3.3. nel primo caso, risulta chiaramente che è stata esclusa la sussistenza degli elementi che possano eccezionalmente portare a dare rilievo alle vicende di tipo privato – come quella narrata – le quali non possono essere addotte, di per sè, come causa di persecuzione o danno grave, nell’accezione offerta dal D.Lgs. n. 251 del 2007, in quanto le “vicende private” sono estranee al sistema della protezione internazionale, a meno che emergano atti persecutori o danno grave non imputabili da ricondurre allo Stato o alle organizzazioni collettive di cui al D.Lgs. n. 251 del 2007, art. 5, lett. b), anche indirettamente laddove non possano o non vogliano fornire la protezione adeguata (vedi: Cass. 1 aprile 2019, n. 9043);

3.4. nel secondo caso è altrettanto chiaro che il rigetto della protezione umanitaria è stato disposto per mancanza di elementi da cui desumere che l’interessato versi in una delle ipotesi di vulnerabilità rilevanti per la suddetta forma di protezione, non essendo stata neanche dimostrata, in modo specifico, l’avvenuta integrazione e stabilizzazione in Italia;

3.5. nella descritta situazione la suddetta censura appare senz’altro inammissibile, in quanto la motivazione contenuta nella sentenza impugnata, con riguardo alle statuizioni contestate, risulta dotata della concisa esposizione sia delle ragioni di fatto della decisione (descrizione sintetica della fattispecie esaminata) sia delle ragioni di diritto delle decisioni stesse, cioè di una esposizione logica e adeguata al caso di specie che consente di cogliere l’iter logico-giuridico seguito e comprendere se le tesi prospettate dalle parti siano state tenute presenti nel loro complesso;

3.6. si tratta, quindi, di una motivazione che non corrisponde affatto alla suindicata nozione di “motivazione apparente”, alla quale il ricorrente fa riferimento nel tentativo di ottenere in questa sede una diversa valutazione delle risultanze processuali effettuate dal Tribunale a proposito della condizione personale del ricorrente, senza contestare in modo specifico, da un lato, la qualificazione della vicenda come privata e dall’altro la carenza dei presupposti per la concessione della protezione umanitaria rilevata dal Tribunale;

4. in sintesi, il ricorso deve essere dichiarato inammissibile;

5. le spese del presente giudizio di cassazione – liquidate nella misura indicata in dispositivo – seguono la soccombenza.

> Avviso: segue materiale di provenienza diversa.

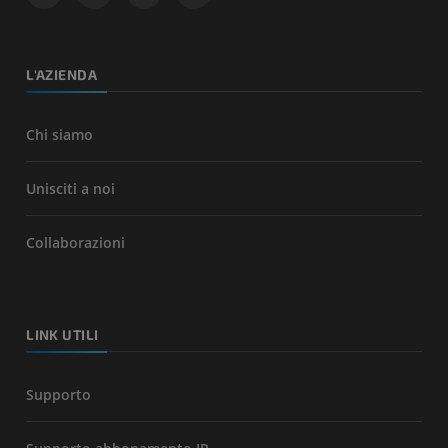
L'AZIENDA
Chi siamo
Unisciti a noi
Collaborazioni
LINK UTILI
Supporto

6. si dà atto della sussistenza dei presupposti processuali di cui al D.P.R. n. 115 del 2002, art. 13, comma 1 quater, introdotto dalla L. n. 228 del 2012, art. 1, comma 17, ove il relativo versamento risulti dovuto.

P.Q.M.

La Corte dichiara il ricorso inammissibile e condanna il ricorrente al pagamento delle spese del presente giudizio di cassazione, liquidate Euro 2100,00 (duemilacento/00) per compensi professionali, oltre spese prenotate a debito.

Ai sensi del D.P.R. 30 maggio 2002, n. 115, art. 13, comma 1-quater, nel testo introdotto dalla L. 24 dicembre 2012, n. 228, art. 1, comma 17, si dà atto della sussistenza dei presupposti processuali per il versamento, da parte del ricorrente, dell’ulteriore importo a titolo di contributo unificato, pari a quello per il ricorso, a norma dello stesso art. 13, comma 1-bis, ove dovuto.

Così deciso in Roma, nella Camera di consiglio della Sezione Prima Civile, il 4 dicembre 2019.